§ **WORK TO BE COMPLETED**
Copy each line below that includes "wrist".

[Saved entries]
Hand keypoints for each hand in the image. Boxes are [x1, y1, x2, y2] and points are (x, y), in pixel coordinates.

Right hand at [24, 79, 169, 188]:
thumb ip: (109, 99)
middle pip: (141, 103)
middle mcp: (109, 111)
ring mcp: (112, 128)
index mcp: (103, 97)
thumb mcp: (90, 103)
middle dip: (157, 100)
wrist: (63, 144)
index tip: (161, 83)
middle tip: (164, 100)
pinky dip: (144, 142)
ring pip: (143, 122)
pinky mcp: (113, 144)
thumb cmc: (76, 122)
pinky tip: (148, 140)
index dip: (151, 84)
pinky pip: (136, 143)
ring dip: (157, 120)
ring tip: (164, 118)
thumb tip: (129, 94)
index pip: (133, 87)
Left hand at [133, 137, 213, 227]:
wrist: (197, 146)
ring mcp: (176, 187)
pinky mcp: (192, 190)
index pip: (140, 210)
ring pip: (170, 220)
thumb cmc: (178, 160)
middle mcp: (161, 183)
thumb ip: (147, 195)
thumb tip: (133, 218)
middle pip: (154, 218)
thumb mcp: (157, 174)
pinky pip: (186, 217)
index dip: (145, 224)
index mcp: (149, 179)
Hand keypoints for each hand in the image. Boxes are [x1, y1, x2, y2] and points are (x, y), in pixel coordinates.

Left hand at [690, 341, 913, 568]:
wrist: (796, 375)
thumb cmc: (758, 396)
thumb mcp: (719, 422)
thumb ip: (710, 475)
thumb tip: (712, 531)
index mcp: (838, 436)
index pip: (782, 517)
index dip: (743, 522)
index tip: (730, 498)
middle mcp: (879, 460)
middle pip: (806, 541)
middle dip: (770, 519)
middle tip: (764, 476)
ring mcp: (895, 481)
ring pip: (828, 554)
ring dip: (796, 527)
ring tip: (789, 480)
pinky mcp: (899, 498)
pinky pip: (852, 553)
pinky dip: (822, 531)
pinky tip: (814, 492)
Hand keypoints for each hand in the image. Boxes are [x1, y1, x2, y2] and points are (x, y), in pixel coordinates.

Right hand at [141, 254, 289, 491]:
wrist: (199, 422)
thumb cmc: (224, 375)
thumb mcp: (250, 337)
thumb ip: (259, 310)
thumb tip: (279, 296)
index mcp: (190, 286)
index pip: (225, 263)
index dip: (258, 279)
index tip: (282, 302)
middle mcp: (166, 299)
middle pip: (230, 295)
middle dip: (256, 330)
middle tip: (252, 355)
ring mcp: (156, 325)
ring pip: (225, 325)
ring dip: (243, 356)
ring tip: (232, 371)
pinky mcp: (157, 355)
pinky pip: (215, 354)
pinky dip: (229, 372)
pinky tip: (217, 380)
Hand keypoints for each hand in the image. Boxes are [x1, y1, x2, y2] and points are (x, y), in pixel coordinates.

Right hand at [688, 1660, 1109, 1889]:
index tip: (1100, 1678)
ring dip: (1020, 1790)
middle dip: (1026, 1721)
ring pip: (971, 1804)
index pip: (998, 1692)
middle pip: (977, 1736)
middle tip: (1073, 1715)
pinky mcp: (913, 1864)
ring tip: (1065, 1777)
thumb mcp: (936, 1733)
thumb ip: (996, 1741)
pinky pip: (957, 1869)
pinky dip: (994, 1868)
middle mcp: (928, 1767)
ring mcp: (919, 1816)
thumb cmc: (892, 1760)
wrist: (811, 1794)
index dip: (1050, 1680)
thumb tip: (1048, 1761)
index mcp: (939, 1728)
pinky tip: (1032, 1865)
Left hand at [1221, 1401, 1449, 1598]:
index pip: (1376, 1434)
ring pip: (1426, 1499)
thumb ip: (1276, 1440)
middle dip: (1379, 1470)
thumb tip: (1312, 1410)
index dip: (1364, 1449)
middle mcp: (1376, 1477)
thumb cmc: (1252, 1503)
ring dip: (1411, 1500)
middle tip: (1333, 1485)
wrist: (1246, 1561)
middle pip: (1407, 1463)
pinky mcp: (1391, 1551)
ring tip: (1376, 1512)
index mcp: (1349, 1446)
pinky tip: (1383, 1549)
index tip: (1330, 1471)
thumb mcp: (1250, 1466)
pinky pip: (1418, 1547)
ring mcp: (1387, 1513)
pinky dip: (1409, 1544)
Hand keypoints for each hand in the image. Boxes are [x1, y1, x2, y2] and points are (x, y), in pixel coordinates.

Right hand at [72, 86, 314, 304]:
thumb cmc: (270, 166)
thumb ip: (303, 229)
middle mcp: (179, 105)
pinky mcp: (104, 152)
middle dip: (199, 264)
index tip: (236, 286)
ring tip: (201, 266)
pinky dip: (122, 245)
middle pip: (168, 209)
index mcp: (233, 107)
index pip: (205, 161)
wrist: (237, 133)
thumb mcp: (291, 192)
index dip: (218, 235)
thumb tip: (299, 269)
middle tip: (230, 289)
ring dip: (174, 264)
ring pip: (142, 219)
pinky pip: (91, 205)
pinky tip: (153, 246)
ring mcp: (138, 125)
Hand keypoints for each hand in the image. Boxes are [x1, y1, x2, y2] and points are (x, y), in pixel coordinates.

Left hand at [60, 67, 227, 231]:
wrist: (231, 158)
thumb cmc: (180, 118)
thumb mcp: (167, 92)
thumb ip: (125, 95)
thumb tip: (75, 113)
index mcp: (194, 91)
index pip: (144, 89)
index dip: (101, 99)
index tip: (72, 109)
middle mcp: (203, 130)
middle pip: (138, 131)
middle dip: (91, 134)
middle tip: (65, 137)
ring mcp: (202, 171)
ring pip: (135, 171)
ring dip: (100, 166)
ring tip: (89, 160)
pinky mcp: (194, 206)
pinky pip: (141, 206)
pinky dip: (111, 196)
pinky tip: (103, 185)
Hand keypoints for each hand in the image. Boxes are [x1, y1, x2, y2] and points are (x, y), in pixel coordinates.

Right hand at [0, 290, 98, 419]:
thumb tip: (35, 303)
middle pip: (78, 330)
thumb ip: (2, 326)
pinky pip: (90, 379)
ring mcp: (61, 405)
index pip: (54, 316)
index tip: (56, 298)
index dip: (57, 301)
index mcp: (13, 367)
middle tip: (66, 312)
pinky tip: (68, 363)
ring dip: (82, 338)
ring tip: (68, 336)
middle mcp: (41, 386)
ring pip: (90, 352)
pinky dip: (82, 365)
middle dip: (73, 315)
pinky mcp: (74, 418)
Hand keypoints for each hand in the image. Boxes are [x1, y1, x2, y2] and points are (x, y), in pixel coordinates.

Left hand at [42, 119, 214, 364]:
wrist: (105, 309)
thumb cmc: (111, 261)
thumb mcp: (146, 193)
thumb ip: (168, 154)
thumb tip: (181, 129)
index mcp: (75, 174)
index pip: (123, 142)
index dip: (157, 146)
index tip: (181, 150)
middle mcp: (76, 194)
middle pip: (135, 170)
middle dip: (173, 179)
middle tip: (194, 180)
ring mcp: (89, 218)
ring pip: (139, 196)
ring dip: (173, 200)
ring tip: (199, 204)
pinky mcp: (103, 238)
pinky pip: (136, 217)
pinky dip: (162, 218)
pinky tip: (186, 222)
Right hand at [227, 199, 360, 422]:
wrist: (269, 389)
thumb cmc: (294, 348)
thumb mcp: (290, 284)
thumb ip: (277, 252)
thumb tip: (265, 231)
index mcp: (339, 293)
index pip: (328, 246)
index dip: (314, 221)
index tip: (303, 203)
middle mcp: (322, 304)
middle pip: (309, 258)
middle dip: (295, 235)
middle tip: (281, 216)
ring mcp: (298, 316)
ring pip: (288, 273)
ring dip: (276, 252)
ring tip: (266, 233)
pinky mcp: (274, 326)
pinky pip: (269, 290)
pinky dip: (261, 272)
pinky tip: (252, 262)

§ **WRITTEN ANSWER**
wrist: (63, 144)
wrist: (197, 146)
wrist: (796, 375)
wrist: (199, 422)
wrist: (811, 1794)
wrist: (1246, 1561)
wrist: (237, 133)
wrist: (231, 158)
wrist: (105, 309)
wrist: (269, 389)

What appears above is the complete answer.